In the data below, copy out word for word the lines starting with the line that contains "Epoch 5/20 [Train]: 100%|██████████|" and going on through the line that contains "Epoch 5/20 [Val]: 100%|██████████|", with both of those lines included.

Information provided:
++++++
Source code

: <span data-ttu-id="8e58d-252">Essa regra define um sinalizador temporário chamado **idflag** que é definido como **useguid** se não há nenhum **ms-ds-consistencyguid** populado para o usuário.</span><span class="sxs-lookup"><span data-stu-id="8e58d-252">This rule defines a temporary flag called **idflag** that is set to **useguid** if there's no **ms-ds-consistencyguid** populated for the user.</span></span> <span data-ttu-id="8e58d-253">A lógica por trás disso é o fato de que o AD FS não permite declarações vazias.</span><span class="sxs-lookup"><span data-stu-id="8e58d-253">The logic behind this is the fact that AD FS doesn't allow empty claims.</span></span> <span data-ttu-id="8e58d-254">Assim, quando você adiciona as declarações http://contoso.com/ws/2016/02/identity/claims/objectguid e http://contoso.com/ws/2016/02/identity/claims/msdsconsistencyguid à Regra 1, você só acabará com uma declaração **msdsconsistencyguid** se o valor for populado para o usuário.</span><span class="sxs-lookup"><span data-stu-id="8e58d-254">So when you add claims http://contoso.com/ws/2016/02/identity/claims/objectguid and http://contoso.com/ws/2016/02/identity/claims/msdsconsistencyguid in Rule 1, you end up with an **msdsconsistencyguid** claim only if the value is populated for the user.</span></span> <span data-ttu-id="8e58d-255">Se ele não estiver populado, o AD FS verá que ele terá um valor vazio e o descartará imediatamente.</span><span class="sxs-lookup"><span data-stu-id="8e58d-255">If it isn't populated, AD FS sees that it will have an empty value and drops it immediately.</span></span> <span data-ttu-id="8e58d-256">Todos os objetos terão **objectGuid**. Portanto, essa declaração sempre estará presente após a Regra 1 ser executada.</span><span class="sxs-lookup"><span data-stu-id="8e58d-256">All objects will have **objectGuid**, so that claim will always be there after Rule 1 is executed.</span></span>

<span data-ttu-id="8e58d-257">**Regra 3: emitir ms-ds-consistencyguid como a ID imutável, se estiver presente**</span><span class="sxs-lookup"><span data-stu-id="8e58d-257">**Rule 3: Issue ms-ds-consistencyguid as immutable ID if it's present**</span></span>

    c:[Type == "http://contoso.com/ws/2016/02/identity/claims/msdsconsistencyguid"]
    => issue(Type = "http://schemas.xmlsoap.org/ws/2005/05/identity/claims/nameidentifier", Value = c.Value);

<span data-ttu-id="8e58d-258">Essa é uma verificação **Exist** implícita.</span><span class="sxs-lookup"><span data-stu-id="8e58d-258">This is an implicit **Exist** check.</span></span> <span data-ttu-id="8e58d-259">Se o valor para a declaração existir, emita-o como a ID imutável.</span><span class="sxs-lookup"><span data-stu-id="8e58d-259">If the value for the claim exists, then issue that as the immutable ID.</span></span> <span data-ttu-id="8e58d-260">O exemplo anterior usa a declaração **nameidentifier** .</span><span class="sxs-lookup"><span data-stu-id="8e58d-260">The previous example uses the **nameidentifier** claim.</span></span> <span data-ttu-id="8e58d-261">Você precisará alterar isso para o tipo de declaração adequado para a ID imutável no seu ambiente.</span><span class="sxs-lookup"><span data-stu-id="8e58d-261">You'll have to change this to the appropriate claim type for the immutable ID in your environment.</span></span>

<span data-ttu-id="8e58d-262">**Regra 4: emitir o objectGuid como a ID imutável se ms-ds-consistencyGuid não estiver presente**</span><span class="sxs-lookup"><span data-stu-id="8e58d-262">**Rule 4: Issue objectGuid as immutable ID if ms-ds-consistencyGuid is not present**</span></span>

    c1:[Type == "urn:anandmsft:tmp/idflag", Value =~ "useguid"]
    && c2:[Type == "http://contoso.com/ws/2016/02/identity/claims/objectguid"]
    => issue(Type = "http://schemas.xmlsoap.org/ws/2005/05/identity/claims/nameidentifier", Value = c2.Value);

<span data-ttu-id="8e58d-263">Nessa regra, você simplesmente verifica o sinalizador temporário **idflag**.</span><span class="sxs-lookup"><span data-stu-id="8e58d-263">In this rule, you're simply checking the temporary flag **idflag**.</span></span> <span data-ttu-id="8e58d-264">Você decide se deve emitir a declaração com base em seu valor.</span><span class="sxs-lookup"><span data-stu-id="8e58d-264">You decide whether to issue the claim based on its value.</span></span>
++++++
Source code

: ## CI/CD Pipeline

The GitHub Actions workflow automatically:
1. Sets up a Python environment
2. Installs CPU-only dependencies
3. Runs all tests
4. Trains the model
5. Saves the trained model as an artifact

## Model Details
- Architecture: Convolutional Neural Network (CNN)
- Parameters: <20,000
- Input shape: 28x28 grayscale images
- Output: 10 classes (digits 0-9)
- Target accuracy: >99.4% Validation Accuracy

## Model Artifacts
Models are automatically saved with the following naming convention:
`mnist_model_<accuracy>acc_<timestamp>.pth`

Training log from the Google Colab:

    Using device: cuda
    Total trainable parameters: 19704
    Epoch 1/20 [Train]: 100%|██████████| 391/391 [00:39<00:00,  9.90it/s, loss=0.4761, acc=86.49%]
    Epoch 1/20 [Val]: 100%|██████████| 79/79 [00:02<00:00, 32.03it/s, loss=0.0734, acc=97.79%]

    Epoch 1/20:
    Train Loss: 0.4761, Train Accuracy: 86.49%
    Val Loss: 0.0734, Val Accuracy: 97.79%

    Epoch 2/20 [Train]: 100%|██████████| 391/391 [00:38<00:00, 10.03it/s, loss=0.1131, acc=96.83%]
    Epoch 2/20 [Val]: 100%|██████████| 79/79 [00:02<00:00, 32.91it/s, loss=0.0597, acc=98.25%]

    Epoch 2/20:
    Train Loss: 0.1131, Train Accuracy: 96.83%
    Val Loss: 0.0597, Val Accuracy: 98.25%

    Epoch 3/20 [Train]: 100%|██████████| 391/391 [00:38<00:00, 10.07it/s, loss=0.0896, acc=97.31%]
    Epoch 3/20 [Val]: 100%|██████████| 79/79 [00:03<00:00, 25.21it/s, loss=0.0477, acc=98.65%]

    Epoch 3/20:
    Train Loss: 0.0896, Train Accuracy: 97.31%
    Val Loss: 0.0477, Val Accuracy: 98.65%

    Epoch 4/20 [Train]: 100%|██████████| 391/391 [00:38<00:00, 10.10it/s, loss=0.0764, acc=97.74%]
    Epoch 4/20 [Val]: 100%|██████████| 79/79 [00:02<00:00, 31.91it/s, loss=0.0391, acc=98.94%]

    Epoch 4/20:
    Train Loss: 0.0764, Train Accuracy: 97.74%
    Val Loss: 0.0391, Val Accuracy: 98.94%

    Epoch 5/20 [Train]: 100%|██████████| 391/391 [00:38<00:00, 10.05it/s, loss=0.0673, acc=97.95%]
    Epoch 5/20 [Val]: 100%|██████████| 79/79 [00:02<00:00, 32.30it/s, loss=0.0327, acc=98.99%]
++++++
Output for this exercise:
    Epoch 5/20 [Train]: 100%|██████████| 391/391 [00:38<00:00, 10.05it/s, loss=0.0673, acc=97.95%]
    Epoch 5/20 [Val]: 100%|██████████| 79/79 [00:02<00:00, 32.30it/s, loss=0.0327, acc=98.99%]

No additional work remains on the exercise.